◆ **Source text**
☆ ☆ ☆ ☆

# lowrance touch poin1 antenna.



## wallydvr (Feb 20, 2005)

has anyone received the point one gps antenna rebate yet? I've been waiting 8 weeks for it. another question i have is with the hds 7 touch do i need a nema package to hook up the antenna to the hds touch, or can i plug it into the nema plug? 
Sent from my DROID RAZR using Tapatalk 2


----------



## wallydvr (Feb 20, 2005)

you mean to tell me that no one has attached a external antenna to their hds touch? 

Sent from my DROID RAZR using Tapatalk 2


----------



## SPOONFEEDER (Jul 6, 2006)

Don't have a touch but my HDS10 Gen2 I had to setup a nema 2000 network. Can not just plug into nema plug on head unit. You need the network to power up the antenna. 

Capt. Larry


----------



## wallydvr (Feb 20, 2005)

thanks spoon feeder.

Sent from my DROID RAZR using Tapatalk 2


----------



## wallydvr (Feb 20, 2005)

just for a up date on the touch rebate package. i received my point one antenna package. It does come w the nemma basic startup package w everything needed to install. 

Sent from my DROID RAZR using Tapatalk 2


----------

☆ ☆ ☆ ☆

◆ **Listed entries**

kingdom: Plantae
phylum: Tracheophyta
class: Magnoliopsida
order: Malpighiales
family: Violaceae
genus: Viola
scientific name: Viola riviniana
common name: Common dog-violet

☆ ☆ ☆ ☆

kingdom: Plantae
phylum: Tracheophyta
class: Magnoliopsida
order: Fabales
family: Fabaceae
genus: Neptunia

☆ ☆ ☆ ☆

◆ **Work to be completed**
Answer these questions from the antenna thread above.
1. How many weeks had the first poster been waiting for the point one GPS antenna rebate?
2. What does SPOONFEEDER say the network is needed for?
3. What did the point one antenna package come with?

◆ **Correct answer**
1. 8 weeks.
2. To power up the antenna.
3. The nemma basic startup package, with everything needed to install.